[What the exercise asks] Reproduce every line of the items below word for word, keeping each line break where it stands.

Items from a dataset:
<<<<

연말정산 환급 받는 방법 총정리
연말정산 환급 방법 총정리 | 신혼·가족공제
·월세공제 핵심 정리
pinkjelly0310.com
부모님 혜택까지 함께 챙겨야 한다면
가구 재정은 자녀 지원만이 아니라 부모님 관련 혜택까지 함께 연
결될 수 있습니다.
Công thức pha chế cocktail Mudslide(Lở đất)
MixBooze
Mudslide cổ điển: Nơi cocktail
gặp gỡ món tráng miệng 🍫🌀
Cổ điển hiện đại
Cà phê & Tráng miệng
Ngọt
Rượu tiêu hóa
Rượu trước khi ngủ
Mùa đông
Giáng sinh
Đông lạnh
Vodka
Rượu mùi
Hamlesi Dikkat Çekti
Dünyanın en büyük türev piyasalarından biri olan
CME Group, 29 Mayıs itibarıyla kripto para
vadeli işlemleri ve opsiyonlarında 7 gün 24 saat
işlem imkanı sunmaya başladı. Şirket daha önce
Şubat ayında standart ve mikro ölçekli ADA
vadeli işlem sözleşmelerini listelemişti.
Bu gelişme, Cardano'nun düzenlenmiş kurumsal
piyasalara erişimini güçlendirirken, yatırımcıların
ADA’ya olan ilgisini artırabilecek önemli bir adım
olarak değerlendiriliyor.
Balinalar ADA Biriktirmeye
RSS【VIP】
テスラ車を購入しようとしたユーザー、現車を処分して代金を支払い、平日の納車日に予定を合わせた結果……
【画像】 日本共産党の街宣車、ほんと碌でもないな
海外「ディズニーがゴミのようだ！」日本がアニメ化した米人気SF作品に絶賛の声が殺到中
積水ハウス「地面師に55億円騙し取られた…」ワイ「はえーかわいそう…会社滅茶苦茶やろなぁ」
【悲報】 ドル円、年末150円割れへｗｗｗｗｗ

>>>>

[Answer section]
연말정산 환급 받는 방법 총정리
연말정산 환급 방법 총정리 | 신혼·가족공제
·월세공제 핵심 정리
pinkjelly0310.com
부모님 혜택까지 함께 챙겨야 한다면
가구 재정은 자녀 지원만이 아니라 부모님 관련 혜택까지 함께 연
결될 수 있습니다.
Công thức pha chế cocktail Mudslide(Lở đất)
MixBooze
Mudslide cổ điển: Nơi cocktail
gặp gỡ món tráng miệng 🍫🌀
Cổ điển hiện đại
Cà phê & Tráng miệng
Ngọt
Rượu tiêu hóa
Rượu trước khi ngủ
Mùa đông
Giáng sinh
Đông lạnh
Vodka
Rượu mùi
Hamlesi Dikkat Çekti
Dünyanın en büyük türev piyasalarından biri olan
CME Group, 29 Mayıs itibarıyla kripto para
vadeli işlemleri ve opsiyonlarında 7 gün 24 saat
işlem imkanı sunmaya başladı. Şirket daha önce
Şubat ayında standart ve mikro ölçekli ADA
vadeli işlem sözleşmelerini listelemişti.
Bu gelişme, Cardano'nun düzenlenmiş kurumsal
piyasalara erişimini güçlendirirken, yatırımcıların
ADA’ya olan ilgisini artırabilecek önemli bir adım
olarak değerlendiriliyor.
Balinalar ADA Biriktirmeye
RSS【VIP】
テスラ車を購入しようとしたユーザー、現車を処分して代金を支払い、平日の納車日に予定を合わせた結果……
【画像】 日本共産党の街宣車、ほんと碌でもないな
海外「ディズニーがゴミのようだ！」日本がアニメ化した米人気SF作品に絶賛の声が殺到中
積水ハウス「地面師に55億円騙し取られた…」ワイ「はえーかわいそう…会社滅茶苦茶やろなぁ」
【悲報】 ドル円、年末150円割れへｗｗｗｗｗ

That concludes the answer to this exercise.